Problem:
Revise the material below so that every instance of "Maintenance sheet field" becomes "Service log field", keeping all other text unchanged.

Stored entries

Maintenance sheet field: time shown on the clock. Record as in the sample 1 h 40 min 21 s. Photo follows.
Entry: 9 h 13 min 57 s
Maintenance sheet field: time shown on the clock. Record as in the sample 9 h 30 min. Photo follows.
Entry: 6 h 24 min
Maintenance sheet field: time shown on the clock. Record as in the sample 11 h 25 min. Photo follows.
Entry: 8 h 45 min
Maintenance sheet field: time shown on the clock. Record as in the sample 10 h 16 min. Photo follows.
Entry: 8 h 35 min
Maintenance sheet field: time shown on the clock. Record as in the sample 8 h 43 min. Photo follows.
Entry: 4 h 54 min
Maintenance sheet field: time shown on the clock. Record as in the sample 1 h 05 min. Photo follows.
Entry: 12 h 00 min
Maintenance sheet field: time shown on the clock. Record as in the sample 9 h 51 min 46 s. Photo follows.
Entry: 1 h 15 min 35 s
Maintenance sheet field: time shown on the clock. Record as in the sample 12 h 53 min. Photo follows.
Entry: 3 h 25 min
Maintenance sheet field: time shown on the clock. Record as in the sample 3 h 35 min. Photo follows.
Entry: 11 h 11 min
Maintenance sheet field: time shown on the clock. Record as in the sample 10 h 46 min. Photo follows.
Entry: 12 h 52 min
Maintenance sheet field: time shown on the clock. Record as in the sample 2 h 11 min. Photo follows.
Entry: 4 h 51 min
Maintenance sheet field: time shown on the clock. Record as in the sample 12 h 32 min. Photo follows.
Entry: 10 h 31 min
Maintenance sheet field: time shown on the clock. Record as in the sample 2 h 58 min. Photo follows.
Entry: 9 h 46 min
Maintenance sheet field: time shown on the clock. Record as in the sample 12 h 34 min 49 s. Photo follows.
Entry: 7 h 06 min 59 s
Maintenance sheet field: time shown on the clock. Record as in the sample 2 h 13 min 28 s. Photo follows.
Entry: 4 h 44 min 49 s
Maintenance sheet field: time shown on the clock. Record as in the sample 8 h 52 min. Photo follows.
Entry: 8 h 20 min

Finished task:
Service log field: time shown on the clock. Record as in the sample 1 h 40 min 21 s. Photo follows.
Entry: 9 h 13 min 57 s
Service log field: time shown on the clock. Record as in the sample 9 h 30 min. Photo follows.
Entry: 6 h 24 min
Service log field: time shown on the clock. Record as in the sample 11 h 25 min. Photo follows.
Entry: 8 h 45 min
Service log field: time shown on the clock. Record as in the sample 10 h 16 min. Photo follows.
Entry: 8 h 35 min
Service log field: time shown on the clock. Record as in the sample 8 h 43 min. Photo follows.
Entry: 4 h 54 min
Service log field: time shown on the clock. Record as in the sample 1 h 05 min. Photo follows.
Entry: 12 h 00 min
Service log field: time shown on the clock. Record as in the sample 9 h 51 min 46 s. Photo follows.
Entry: 1 h 15 min 35 s
Service log field: time shown on the clock. Record as in the sample 12 h 53 min. Photo follows.
Entry: 3 h 25 min
Service log field: time shown on the clock. Record as in the sample 3 h 35 min. Photo follows.
Entry: 11 h 11 min
Service log field: time shown on the clock. Record as in the sample 10 h 46 min. Photo follows.
Entry: 12 h 52 min
Service log field: time shown on the clock. Record as in the sample 2 h 11 min. Photo follows.
Entry: 4 h 51 min
Service log field: time shown on the clock. Record as in the sample 12 h 32 min. Photo follows.
Entry: 10 h 31 min
Service log field: time shown on the clock. Record as in the sample 2 h 58 min. Photo follows.
Entry: 9 h 46 min
Service log field: time shown on the clock. Record as in the sample 12 h 34 min 49 s. Photo follows.
Entry: 7 h 06 min 59 s
Service log field: time shown on the clock. Record as in the sample 2 h 13 min 28 s. Photo follows.
Entry: 4 h 44 min 49 s
Service log field: time shown on the clock. Record as in the sample 8 h 52 min. Photo follows.
Entry: 8 h 20 min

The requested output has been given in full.